* _原文_
================

Last Updated on 2023年4月16日
2022年12月16日、2023年度(令和5年度)税制改正大綱
が発表されました。
今回は、暗号資産に関する改正をまとめます。
- 法人が期末に有する暗号資産のうち、自己が発行する暗号資産等については時価評価の対象外に
- 自己が発行した暗号資産の取得原価の明確化
- 法人が借り入れた暗号資産の取得原価の明確化
目次
期末に有する暗号資産の時価評価方法の見直し(法人)
法人が期末に保有する暗号資産のうち、以下のものについては除外が認められることになりました。
- 自社が発行した暗号資産で、発行のときから継続して保有し、その発行の時から継続して次のいずれかにより譲渡制限が行われているもの。
- 他の者に移転することができないような技術的措置がとられていること。
- 一定の要件を満たす信託財産としていること。

================

* _課題の目標_
原文の冒頭に箇条書きで挙げられている、暗号資産に関する改正点をすべて書き出してください。 以下の行は、原文とは別の出典から取られたものです。

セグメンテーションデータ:
================

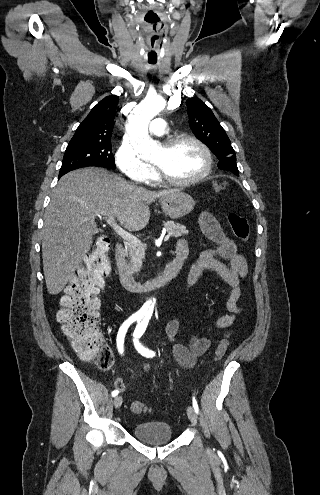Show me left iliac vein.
Listing matches in <instances>:
<instances>
[{
	"label": "left iliac vein",
	"mask_w": 320,
	"mask_h": 495,
	"mask_svg": "<svg viewBox=\"0 0 320 495\" xmlns=\"http://www.w3.org/2000/svg\"><path fill=\"white\" fill-rule=\"evenodd\" d=\"M187 415H188V418L191 421V423L193 425H197V415H196V412L192 406H189L187 408Z\"/></svg>",
	"instance_id": "1"
}]
</instances>
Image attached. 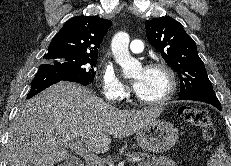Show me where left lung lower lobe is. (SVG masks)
Wrapping results in <instances>:
<instances>
[{"label":"left lung lower lobe","instance_id":"obj_1","mask_svg":"<svg viewBox=\"0 0 231 166\" xmlns=\"http://www.w3.org/2000/svg\"><path fill=\"white\" fill-rule=\"evenodd\" d=\"M178 100H193L201 101L215 106L217 109L222 111L221 104L216 97L215 93H189L183 96H180Z\"/></svg>","mask_w":231,"mask_h":166}]
</instances>
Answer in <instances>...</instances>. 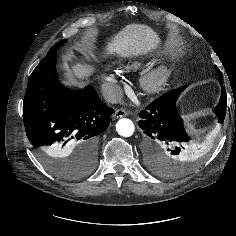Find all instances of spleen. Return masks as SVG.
I'll return each instance as SVG.
<instances>
[{"mask_svg": "<svg viewBox=\"0 0 236 236\" xmlns=\"http://www.w3.org/2000/svg\"><path fill=\"white\" fill-rule=\"evenodd\" d=\"M187 128H188L191 132H194V131H195L194 124L187 123Z\"/></svg>", "mask_w": 236, "mask_h": 236, "instance_id": "1", "label": "spleen"}]
</instances>
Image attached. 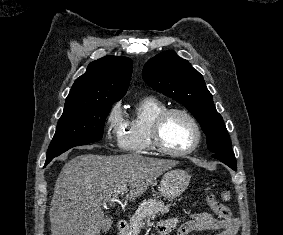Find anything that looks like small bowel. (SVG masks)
<instances>
[{
  "label": "small bowel",
  "instance_id": "1",
  "mask_svg": "<svg viewBox=\"0 0 283 235\" xmlns=\"http://www.w3.org/2000/svg\"><path fill=\"white\" fill-rule=\"evenodd\" d=\"M238 227L239 222L236 219L218 220L203 212L192 215L189 220L183 223H179L176 218L161 221L158 225V231L162 235L173 231H175L176 235H190L198 231H218L217 235H236Z\"/></svg>",
  "mask_w": 283,
  "mask_h": 235
}]
</instances>
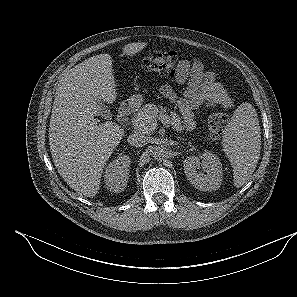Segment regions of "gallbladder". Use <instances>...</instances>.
<instances>
[{
    "mask_svg": "<svg viewBox=\"0 0 297 297\" xmlns=\"http://www.w3.org/2000/svg\"><path fill=\"white\" fill-rule=\"evenodd\" d=\"M99 107V113L106 119L110 118V111L107 109L103 101H97Z\"/></svg>",
    "mask_w": 297,
    "mask_h": 297,
    "instance_id": "bac80fb5",
    "label": "gallbladder"
}]
</instances>
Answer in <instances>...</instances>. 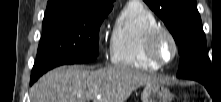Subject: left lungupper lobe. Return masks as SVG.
<instances>
[{"mask_svg": "<svg viewBox=\"0 0 221 102\" xmlns=\"http://www.w3.org/2000/svg\"><path fill=\"white\" fill-rule=\"evenodd\" d=\"M144 1L163 20L178 45L177 77L199 82L210 80L211 64L196 0Z\"/></svg>", "mask_w": 221, "mask_h": 102, "instance_id": "5c2ea615", "label": "left lung upper lobe"}]
</instances>
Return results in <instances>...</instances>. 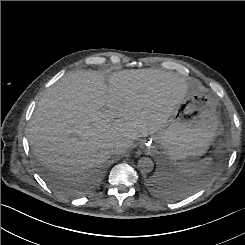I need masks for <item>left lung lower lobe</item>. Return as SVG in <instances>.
Masks as SVG:
<instances>
[{
	"label": "left lung lower lobe",
	"instance_id": "1",
	"mask_svg": "<svg viewBox=\"0 0 245 245\" xmlns=\"http://www.w3.org/2000/svg\"><path fill=\"white\" fill-rule=\"evenodd\" d=\"M168 174H163L160 177H152L147 181V187L155 194H160L161 197L168 199L172 195H181L187 192L188 185L179 180L172 178Z\"/></svg>",
	"mask_w": 245,
	"mask_h": 245
}]
</instances>
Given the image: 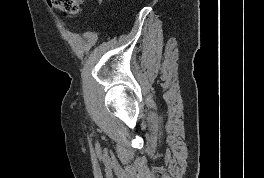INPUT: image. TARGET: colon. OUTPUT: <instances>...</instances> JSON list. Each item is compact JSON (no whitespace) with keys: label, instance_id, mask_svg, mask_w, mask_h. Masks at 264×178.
<instances>
[{"label":"colon","instance_id":"5ec220e1","mask_svg":"<svg viewBox=\"0 0 264 178\" xmlns=\"http://www.w3.org/2000/svg\"><path fill=\"white\" fill-rule=\"evenodd\" d=\"M48 4L65 15L73 16L79 13L84 0H47Z\"/></svg>","mask_w":264,"mask_h":178}]
</instances>
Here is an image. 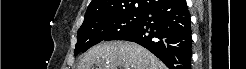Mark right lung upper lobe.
I'll return each instance as SVG.
<instances>
[{
	"mask_svg": "<svg viewBox=\"0 0 246 69\" xmlns=\"http://www.w3.org/2000/svg\"><path fill=\"white\" fill-rule=\"evenodd\" d=\"M164 0H92L84 16V22L122 14H143Z\"/></svg>",
	"mask_w": 246,
	"mask_h": 69,
	"instance_id": "cb5924a9",
	"label": "right lung upper lobe"
}]
</instances>
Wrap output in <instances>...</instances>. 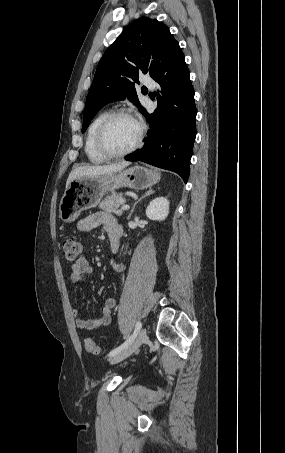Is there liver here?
<instances>
[{
    "mask_svg": "<svg viewBox=\"0 0 285 453\" xmlns=\"http://www.w3.org/2000/svg\"><path fill=\"white\" fill-rule=\"evenodd\" d=\"M130 162H121L117 164H110L104 166H80L72 170L66 182V188L75 179L83 177H97L107 174H112L123 170Z\"/></svg>",
    "mask_w": 285,
    "mask_h": 453,
    "instance_id": "6515ba94",
    "label": "liver"
}]
</instances>
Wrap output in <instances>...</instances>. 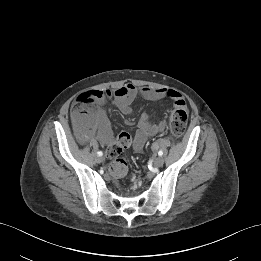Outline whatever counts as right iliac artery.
I'll return each instance as SVG.
<instances>
[{
	"mask_svg": "<svg viewBox=\"0 0 261 261\" xmlns=\"http://www.w3.org/2000/svg\"><path fill=\"white\" fill-rule=\"evenodd\" d=\"M97 154H98V156H102L103 155L102 151H98Z\"/></svg>",
	"mask_w": 261,
	"mask_h": 261,
	"instance_id": "right-iliac-artery-1",
	"label": "right iliac artery"
}]
</instances>
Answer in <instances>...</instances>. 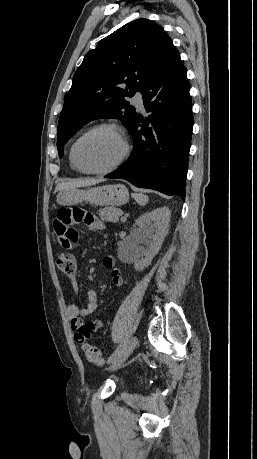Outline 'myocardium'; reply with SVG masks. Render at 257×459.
I'll return each instance as SVG.
<instances>
[{"label":"myocardium","mask_w":257,"mask_h":459,"mask_svg":"<svg viewBox=\"0 0 257 459\" xmlns=\"http://www.w3.org/2000/svg\"><path fill=\"white\" fill-rule=\"evenodd\" d=\"M99 130H111L114 133H116L120 137V139L122 140L123 152L120 155V157L117 159V161L114 164H112L111 166H109L107 168H103V169H89V168L85 167L81 163V161H80V159L78 157V147H79L80 143L85 138H87L89 135H91L94 132H97ZM129 154H130V145H129L128 139L126 137V134H125V132L123 131V129L120 126H118V125H116L114 123H100V124H97V125L89 128L87 131H85L81 136H79L77 138V140L74 142V144L72 146V157H73L74 163L82 173H86V174L103 175V174L111 173V172L117 170L125 162V160L129 156Z\"/></svg>","instance_id":"1"}]
</instances>
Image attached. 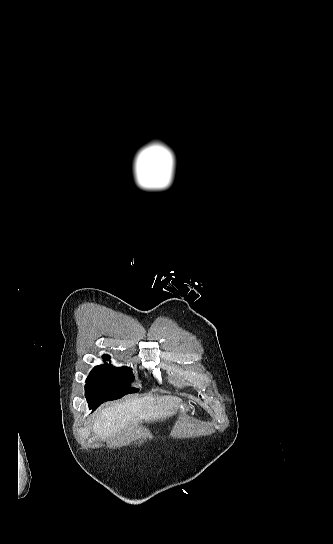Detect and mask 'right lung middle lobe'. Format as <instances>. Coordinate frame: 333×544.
<instances>
[{
	"label": "right lung middle lobe",
	"mask_w": 333,
	"mask_h": 544,
	"mask_svg": "<svg viewBox=\"0 0 333 544\" xmlns=\"http://www.w3.org/2000/svg\"><path fill=\"white\" fill-rule=\"evenodd\" d=\"M109 360V356H104ZM128 367L114 368L110 364L96 366L90 373L85 386V396L90 409L95 410L105 401L119 399L126 394L138 392L139 389L130 387L133 376Z\"/></svg>",
	"instance_id": "obj_1"
}]
</instances>
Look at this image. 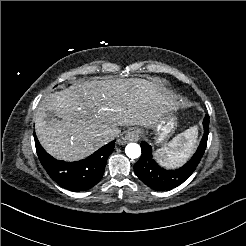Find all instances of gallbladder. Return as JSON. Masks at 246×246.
Returning <instances> with one entry per match:
<instances>
[{
  "mask_svg": "<svg viewBox=\"0 0 246 246\" xmlns=\"http://www.w3.org/2000/svg\"><path fill=\"white\" fill-rule=\"evenodd\" d=\"M46 119L47 120H50V119H52L53 117H54V113L53 112H51V111H46Z\"/></svg>",
  "mask_w": 246,
  "mask_h": 246,
  "instance_id": "gallbladder-1",
  "label": "gallbladder"
}]
</instances>
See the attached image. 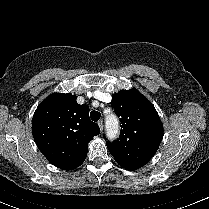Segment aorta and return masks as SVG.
<instances>
[{
    "instance_id": "aorta-1",
    "label": "aorta",
    "mask_w": 209,
    "mask_h": 209,
    "mask_svg": "<svg viewBox=\"0 0 209 209\" xmlns=\"http://www.w3.org/2000/svg\"><path fill=\"white\" fill-rule=\"evenodd\" d=\"M106 134L111 140L115 139L119 134V121L114 114L106 118Z\"/></svg>"
}]
</instances>
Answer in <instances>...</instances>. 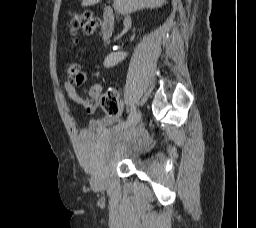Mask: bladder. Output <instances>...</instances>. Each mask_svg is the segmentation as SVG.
Here are the masks:
<instances>
[{
    "label": "bladder",
    "mask_w": 256,
    "mask_h": 228,
    "mask_svg": "<svg viewBox=\"0 0 256 228\" xmlns=\"http://www.w3.org/2000/svg\"><path fill=\"white\" fill-rule=\"evenodd\" d=\"M140 132L117 126L100 136L81 135L79 153L95 177L114 164L134 158L146 144Z\"/></svg>",
    "instance_id": "obj_1"
}]
</instances>
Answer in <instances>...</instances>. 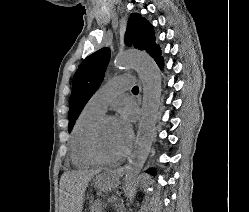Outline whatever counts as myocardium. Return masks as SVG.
I'll return each instance as SVG.
<instances>
[{
    "label": "myocardium",
    "mask_w": 249,
    "mask_h": 212,
    "mask_svg": "<svg viewBox=\"0 0 249 212\" xmlns=\"http://www.w3.org/2000/svg\"><path fill=\"white\" fill-rule=\"evenodd\" d=\"M113 119L111 116L107 115H101L99 118H97L94 123L91 125L85 141V148L87 151L88 156L97 164L102 165H111L118 163L121 161L126 155L128 154L129 150L126 149L122 154L113 157V158H107L104 157L97 148V133L99 131L100 126L105 120Z\"/></svg>",
    "instance_id": "1"
}]
</instances>
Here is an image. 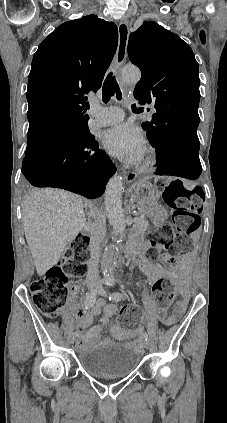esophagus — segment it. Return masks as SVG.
<instances>
[{
    "label": "esophagus",
    "instance_id": "34e87169",
    "mask_svg": "<svg viewBox=\"0 0 227 423\" xmlns=\"http://www.w3.org/2000/svg\"><path fill=\"white\" fill-rule=\"evenodd\" d=\"M129 39V27L128 24L124 21H121L118 25V47L116 52L115 67L119 68L126 59L127 54V44ZM122 178L126 182H133L137 175L136 173L128 172L123 170L121 172Z\"/></svg>",
    "mask_w": 227,
    "mask_h": 423
}]
</instances>
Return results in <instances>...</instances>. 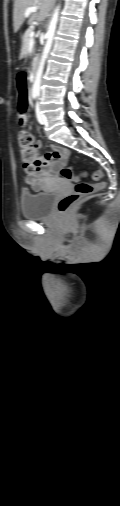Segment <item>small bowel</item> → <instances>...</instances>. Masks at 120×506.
<instances>
[{
    "mask_svg": "<svg viewBox=\"0 0 120 506\" xmlns=\"http://www.w3.org/2000/svg\"><path fill=\"white\" fill-rule=\"evenodd\" d=\"M37 147L42 146L41 142L36 143ZM70 151L67 148L51 146V151L46 155L39 156L38 169L25 178V182L35 191L45 187L50 180L59 176V171L65 165Z\"/></svg>",
    "mask_w": 120,
    "mask_h": 506,
    "instance_id": "small-bowel-1",
    "label": "small bowel"
}]
</instances>
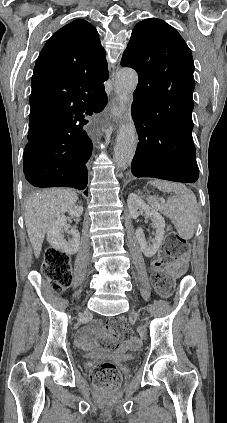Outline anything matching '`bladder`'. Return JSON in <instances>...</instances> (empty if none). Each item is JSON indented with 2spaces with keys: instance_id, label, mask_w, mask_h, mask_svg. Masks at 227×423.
Returning <instances> with one entry per match:
<instances>
[{
  "instance_id": "31cf9c89",
  "label": "bladder",
  "mask_w": 227,
  "mask_h": 423,
  "mask_svg": "<svg viewBox=\"0 0 227 423\" xmlns=\"http://www.w3.org/2000/svg\"><path fill=\"white\" fill-rule=\"evenodd\" d=\"M81 359L82 361L86 362L90 359H92V357L88 354H83L81 355ZM116 362L122 363V364H135L136 362V355L135 353H128L126 354L122 359H116Z\"/></svg>"
}]
</instances>
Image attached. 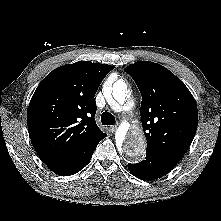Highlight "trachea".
I'll return each instance as SVG.
<instances>
[{"mask_svg": "<svg viewBox=\"0 0 221 221\" xmlns=\"http://www.w3.org/2000/svg\"><path fill=\"white\" fill-rule=\"evenodd\" d=\"M102 125H114L115 117L109 112H103L101 115Z\"/></svg>", "mask_w": 221, "mask_h": 221, "instance_id": "1", "label": "trachea"}]
</instances>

================

* _課題の結果_
- 法人が期末に有する暗号資産のうち、自己が発行する暗号資産等については時価評価の対象外に
- 自己が発行した暗号資産の取得原価の明確化
- 法人が借り入れた暗号資産の取得原価の明確化